_WORK TO COMPLETE_
Pull every line holding the string "listed" from the records below.

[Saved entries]
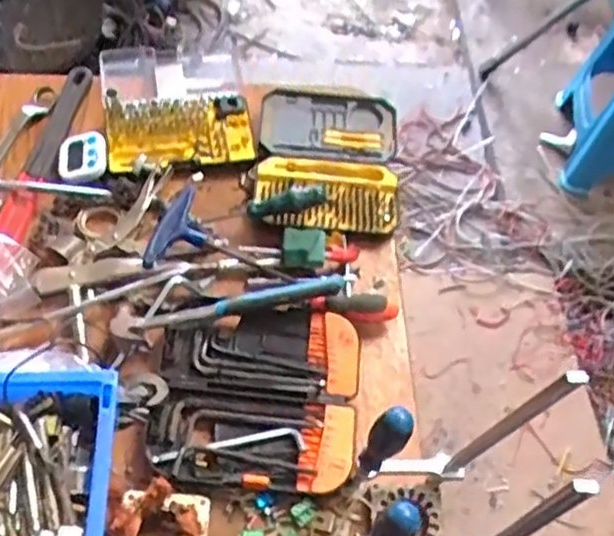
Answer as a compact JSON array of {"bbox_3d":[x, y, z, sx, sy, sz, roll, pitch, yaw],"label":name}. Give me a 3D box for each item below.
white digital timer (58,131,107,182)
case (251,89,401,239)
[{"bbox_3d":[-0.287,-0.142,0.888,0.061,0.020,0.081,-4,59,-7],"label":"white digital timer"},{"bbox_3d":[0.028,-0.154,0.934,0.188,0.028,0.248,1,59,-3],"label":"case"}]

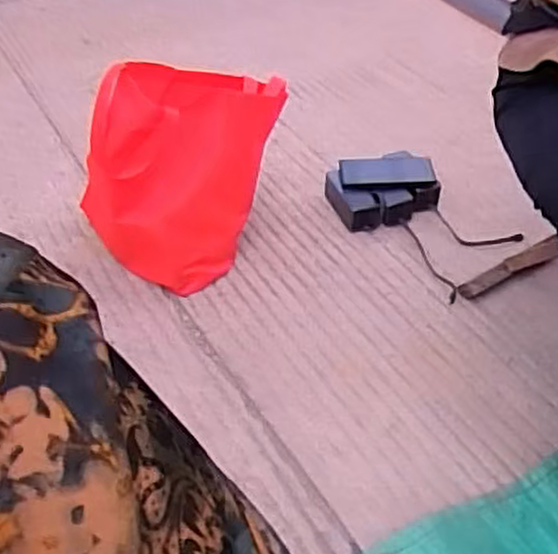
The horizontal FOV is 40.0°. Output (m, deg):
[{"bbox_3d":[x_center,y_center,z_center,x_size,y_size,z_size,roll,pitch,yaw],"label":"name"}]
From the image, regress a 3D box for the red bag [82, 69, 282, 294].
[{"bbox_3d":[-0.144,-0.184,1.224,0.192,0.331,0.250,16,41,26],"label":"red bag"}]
...
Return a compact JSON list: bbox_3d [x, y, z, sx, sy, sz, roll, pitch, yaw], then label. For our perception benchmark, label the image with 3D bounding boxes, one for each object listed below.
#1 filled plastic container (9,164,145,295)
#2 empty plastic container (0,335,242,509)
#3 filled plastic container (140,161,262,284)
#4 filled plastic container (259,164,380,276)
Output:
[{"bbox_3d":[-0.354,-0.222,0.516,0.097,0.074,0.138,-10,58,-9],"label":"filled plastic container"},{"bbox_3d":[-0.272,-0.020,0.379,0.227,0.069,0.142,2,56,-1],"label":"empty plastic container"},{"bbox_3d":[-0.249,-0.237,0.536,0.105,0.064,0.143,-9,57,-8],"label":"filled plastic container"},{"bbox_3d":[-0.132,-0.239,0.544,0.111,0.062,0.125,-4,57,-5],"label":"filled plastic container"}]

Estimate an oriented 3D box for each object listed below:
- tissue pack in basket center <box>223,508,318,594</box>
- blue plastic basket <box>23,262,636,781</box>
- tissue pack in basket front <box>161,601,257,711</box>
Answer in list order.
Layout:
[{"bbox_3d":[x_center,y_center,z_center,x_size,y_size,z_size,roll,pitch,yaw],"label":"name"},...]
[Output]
...
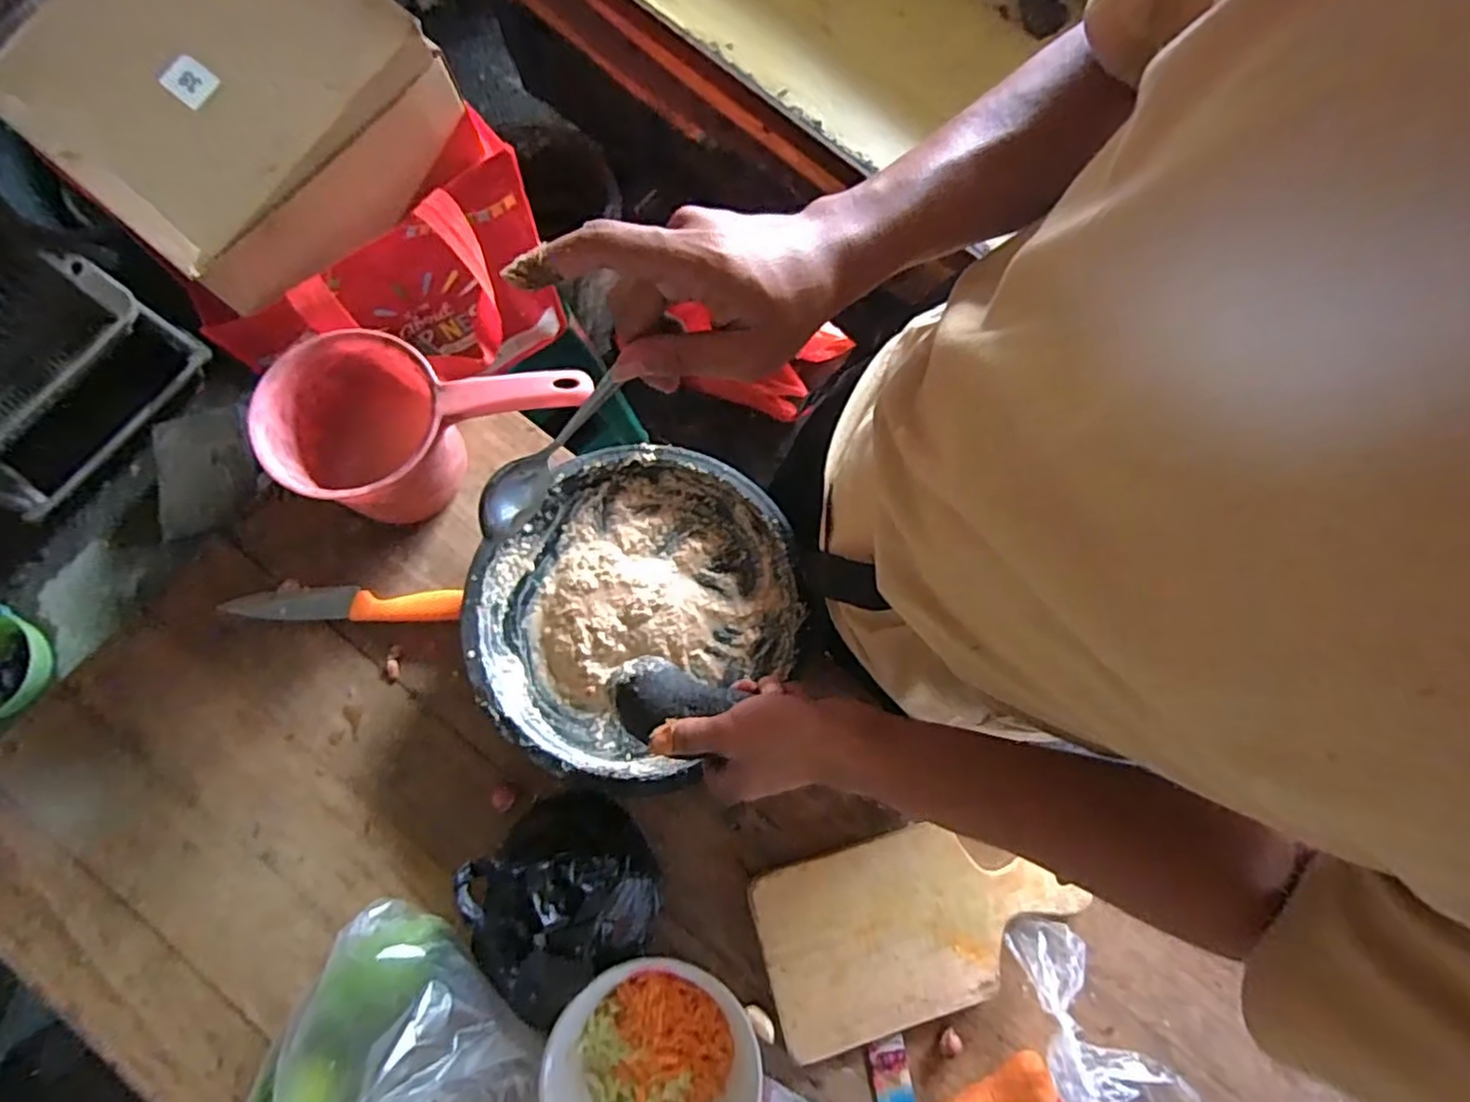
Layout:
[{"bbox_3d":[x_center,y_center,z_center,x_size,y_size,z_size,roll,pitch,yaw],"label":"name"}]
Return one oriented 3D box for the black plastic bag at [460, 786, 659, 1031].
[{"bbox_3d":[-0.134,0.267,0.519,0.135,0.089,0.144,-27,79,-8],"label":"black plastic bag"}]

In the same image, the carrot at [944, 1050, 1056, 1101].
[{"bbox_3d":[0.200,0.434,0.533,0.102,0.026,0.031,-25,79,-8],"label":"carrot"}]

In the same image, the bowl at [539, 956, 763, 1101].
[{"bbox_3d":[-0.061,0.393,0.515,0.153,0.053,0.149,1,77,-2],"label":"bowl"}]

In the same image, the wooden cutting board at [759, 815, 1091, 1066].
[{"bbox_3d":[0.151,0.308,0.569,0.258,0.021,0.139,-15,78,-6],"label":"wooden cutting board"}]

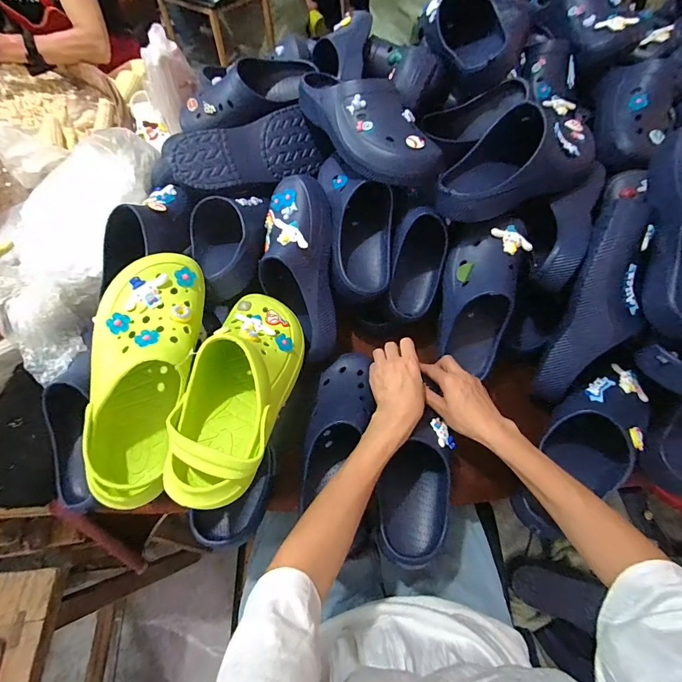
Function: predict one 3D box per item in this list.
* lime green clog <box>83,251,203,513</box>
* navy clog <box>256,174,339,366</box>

_YOUR RESPONSE_
Return a compact JSON list: bbox_3d [x, y, z, sx, sy, sz, roll, pitch, yaw], then label. For our perception benchmark, label the image with 3D bounding boxes, one for each object listed below.
Estimate an oriented 3D box for each object listed below:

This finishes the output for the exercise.